Tata Institute of Fundamental Research

Synthesizing POMDP Policies: Sampling Meets Model-checking via Learning

STCS Seminar

Speaker:	Anirban Majumdar (TIFR)
Organiser:	Raghuvansh Saxena
Date:	Tuesday, 2 Jun 2026, 16:00 to 17:00
Venue:	A-201 (STCS Seminar Room)

(Scan to add to calendar)

Abstract:

Partially Observable Markov Decision Processes (POMDPs) are the standard framework for decision-making under uncertainty. While sampling-based methods scale well, they lack formal correctness guarantees, making them unsuitable for safety-critical applications. Conversely, formal synthesis techniques provide correctness-by-construction but often struggle with scalability, as general POMDP synthesis is undecidable.
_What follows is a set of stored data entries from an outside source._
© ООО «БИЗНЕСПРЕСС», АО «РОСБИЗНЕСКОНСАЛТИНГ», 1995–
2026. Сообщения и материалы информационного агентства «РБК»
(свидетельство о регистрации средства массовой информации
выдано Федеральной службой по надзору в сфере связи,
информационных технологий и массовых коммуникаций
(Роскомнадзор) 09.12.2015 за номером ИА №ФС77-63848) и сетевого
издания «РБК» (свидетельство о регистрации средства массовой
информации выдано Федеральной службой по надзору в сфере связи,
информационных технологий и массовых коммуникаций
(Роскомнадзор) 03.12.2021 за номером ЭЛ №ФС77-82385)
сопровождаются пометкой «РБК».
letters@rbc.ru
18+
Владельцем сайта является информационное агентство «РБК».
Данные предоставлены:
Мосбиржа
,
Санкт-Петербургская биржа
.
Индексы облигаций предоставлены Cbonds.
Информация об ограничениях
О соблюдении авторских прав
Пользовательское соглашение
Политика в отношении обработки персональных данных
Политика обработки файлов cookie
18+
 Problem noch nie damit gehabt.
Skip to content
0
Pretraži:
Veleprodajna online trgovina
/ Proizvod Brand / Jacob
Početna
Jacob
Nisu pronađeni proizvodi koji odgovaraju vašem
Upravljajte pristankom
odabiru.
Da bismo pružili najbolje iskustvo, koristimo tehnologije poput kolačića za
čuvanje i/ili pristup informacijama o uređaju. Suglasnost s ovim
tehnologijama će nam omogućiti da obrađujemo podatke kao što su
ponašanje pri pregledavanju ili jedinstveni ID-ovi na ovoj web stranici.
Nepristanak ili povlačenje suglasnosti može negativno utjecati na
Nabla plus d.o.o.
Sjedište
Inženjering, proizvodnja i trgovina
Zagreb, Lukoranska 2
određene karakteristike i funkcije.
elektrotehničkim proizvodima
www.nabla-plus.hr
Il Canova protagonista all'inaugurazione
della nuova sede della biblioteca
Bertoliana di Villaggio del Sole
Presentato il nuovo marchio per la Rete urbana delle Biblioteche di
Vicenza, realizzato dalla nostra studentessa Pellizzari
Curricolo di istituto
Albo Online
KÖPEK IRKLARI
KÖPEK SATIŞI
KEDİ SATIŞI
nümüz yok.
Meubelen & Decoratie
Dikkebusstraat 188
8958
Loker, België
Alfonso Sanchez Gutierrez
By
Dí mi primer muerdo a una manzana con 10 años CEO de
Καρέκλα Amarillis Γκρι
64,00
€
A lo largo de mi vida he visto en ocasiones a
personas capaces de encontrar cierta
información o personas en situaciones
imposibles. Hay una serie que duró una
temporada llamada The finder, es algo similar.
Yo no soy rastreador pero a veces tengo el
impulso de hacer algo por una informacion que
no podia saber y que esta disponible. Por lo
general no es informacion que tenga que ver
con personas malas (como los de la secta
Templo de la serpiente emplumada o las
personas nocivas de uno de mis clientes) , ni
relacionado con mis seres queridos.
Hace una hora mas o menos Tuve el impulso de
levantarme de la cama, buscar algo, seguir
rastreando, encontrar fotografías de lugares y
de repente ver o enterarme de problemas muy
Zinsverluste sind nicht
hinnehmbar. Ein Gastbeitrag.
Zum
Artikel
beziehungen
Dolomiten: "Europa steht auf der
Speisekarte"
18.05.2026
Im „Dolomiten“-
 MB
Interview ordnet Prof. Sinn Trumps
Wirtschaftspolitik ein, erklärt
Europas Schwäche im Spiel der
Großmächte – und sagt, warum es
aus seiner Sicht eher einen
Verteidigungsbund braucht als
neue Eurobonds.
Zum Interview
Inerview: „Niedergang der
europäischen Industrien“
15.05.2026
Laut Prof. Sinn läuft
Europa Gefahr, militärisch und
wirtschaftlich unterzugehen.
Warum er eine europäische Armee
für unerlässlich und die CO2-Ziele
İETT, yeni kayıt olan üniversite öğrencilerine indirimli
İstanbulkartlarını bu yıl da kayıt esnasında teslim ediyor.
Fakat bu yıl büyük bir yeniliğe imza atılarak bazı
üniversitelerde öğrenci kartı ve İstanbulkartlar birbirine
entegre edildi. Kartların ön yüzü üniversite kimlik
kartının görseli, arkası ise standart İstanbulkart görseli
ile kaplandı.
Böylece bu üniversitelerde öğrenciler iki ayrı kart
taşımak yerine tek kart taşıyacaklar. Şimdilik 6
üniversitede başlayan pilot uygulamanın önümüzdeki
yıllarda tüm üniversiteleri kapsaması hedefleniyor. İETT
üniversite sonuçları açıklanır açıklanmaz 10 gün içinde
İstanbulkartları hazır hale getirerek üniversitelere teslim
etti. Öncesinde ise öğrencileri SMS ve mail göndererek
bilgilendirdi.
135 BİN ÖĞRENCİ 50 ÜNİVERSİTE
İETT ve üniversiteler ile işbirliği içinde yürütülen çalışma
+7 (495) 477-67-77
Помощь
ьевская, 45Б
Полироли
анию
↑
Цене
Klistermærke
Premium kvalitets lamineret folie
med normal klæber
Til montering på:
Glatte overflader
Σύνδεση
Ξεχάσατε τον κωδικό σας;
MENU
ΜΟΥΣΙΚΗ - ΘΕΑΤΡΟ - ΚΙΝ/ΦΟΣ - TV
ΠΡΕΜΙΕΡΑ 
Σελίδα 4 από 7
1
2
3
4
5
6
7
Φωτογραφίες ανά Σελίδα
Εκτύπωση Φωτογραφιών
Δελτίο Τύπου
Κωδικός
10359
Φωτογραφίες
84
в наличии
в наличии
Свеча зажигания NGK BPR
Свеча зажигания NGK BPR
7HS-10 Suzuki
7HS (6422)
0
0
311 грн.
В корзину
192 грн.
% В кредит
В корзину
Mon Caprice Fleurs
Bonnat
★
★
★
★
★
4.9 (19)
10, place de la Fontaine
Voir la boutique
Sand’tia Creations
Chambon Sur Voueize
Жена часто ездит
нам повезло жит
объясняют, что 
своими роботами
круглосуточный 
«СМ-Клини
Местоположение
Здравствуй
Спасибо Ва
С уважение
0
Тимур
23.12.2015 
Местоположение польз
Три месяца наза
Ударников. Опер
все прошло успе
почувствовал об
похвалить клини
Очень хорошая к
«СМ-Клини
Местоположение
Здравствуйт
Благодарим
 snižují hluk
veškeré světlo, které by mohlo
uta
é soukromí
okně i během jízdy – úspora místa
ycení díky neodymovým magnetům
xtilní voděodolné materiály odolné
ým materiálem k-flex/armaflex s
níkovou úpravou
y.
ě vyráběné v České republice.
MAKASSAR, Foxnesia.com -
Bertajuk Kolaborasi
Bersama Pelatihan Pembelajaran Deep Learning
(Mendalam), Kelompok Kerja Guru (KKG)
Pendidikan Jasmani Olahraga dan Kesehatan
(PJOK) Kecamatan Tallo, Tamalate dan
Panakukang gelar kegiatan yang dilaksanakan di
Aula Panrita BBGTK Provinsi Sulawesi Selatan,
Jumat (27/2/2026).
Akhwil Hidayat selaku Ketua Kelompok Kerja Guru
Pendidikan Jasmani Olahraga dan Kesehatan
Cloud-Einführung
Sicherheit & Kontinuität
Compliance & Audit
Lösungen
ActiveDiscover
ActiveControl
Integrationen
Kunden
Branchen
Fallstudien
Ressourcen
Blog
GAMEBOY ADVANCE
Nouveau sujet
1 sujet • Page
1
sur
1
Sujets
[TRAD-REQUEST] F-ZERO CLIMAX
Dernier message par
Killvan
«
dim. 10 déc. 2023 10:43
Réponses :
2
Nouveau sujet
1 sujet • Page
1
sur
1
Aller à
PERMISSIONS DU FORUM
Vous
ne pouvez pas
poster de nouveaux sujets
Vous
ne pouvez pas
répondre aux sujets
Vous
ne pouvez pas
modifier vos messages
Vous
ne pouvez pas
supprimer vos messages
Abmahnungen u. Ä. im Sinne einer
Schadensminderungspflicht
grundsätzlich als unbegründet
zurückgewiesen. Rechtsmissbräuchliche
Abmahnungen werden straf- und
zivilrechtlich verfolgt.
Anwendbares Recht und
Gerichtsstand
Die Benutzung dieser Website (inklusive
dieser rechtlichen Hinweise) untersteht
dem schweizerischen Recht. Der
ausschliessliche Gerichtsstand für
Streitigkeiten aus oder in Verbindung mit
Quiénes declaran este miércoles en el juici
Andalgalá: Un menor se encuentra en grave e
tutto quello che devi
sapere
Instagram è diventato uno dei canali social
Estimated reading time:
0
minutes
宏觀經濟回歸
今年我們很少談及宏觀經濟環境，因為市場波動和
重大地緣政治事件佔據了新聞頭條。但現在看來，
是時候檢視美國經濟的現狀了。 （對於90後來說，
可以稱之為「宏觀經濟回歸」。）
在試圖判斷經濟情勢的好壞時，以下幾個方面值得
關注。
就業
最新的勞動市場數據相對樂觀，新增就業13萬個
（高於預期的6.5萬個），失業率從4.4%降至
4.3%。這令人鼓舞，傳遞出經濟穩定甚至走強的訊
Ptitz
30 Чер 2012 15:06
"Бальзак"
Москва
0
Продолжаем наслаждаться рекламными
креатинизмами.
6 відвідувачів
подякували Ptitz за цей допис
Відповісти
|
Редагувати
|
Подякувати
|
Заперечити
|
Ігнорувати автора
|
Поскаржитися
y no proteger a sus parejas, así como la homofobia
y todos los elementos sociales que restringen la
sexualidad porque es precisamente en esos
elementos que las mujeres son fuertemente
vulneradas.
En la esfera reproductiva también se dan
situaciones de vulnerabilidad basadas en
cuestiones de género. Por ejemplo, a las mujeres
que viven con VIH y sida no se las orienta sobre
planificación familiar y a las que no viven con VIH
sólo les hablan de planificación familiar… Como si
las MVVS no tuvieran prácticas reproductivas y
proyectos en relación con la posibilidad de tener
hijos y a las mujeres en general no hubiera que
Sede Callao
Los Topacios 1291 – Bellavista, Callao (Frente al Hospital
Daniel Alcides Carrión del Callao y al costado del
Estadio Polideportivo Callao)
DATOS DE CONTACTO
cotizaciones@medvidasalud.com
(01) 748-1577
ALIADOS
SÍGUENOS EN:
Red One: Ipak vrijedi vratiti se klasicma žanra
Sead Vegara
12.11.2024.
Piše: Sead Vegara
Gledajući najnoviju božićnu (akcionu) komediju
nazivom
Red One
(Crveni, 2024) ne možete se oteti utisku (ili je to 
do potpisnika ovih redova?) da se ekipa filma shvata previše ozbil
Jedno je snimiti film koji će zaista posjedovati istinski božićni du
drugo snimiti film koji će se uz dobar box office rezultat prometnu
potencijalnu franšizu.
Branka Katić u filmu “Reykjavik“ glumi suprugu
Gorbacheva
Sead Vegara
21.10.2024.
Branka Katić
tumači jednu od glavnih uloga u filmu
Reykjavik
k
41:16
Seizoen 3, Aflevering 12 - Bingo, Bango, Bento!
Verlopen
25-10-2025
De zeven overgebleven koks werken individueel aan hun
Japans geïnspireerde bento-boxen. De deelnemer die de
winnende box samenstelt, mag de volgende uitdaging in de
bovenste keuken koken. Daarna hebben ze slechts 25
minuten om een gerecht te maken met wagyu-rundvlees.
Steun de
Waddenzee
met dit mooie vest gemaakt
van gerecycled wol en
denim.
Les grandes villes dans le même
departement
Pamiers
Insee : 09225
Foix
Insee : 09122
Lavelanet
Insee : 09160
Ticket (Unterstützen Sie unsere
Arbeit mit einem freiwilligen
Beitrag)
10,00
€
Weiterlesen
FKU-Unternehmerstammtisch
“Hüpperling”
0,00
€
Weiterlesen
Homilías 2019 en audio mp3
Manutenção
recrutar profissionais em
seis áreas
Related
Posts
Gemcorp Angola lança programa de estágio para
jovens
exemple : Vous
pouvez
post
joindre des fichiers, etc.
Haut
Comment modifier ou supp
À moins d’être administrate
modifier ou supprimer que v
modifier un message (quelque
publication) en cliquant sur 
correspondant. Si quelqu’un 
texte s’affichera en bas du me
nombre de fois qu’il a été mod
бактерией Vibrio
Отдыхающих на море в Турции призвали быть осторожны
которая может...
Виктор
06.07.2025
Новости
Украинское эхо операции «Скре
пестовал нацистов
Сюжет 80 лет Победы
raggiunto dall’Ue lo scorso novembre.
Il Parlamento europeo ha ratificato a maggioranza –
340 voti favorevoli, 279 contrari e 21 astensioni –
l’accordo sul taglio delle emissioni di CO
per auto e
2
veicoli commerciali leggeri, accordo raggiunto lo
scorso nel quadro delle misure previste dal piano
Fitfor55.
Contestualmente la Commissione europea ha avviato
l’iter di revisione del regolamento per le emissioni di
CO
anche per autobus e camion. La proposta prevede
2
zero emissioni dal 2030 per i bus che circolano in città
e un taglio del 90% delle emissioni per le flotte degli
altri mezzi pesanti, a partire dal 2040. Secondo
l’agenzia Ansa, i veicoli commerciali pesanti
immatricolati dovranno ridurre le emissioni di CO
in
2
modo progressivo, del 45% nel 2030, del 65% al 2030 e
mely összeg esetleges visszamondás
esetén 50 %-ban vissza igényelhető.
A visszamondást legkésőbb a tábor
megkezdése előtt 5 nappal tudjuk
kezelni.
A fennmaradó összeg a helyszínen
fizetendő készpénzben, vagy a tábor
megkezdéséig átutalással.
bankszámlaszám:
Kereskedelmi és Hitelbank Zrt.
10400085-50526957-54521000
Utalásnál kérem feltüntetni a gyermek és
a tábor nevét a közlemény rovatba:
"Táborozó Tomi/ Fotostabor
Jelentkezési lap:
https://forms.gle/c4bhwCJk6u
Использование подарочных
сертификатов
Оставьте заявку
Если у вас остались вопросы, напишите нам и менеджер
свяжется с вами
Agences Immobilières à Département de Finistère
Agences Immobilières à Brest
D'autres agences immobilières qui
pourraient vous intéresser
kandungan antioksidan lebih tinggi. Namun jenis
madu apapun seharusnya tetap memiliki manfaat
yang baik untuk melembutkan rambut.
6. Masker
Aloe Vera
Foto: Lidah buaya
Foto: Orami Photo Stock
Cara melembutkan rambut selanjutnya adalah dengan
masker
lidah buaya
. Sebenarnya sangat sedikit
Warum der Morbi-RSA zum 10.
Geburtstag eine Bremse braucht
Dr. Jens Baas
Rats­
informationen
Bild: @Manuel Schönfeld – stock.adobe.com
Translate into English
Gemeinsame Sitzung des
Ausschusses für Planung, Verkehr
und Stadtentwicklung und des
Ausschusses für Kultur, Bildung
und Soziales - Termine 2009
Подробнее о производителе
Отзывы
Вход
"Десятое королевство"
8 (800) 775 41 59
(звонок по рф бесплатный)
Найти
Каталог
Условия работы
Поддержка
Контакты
To bridge this gap, we propose a synthesis framework that integrates sampling, automata learning, and model-checking. Inspired by Angluin's $L^*$ algorithm, our approach utilizes sampling as a membership oracle and model-checking as an equivalence oracle. This enables the synthesis of finite-state controllers with formal guarantees, provided the sampling-induced policy is regular. We establish a relative completeness result for this framework. Our experimental results demonstrate that this method successfully solves threshold-safety problems that remain challenging for existing formal synthesis tools.

This is a joint work with Debraj Chakraborty, Sayan Mukherjee, Prince Mathew and Jean-François Raskin.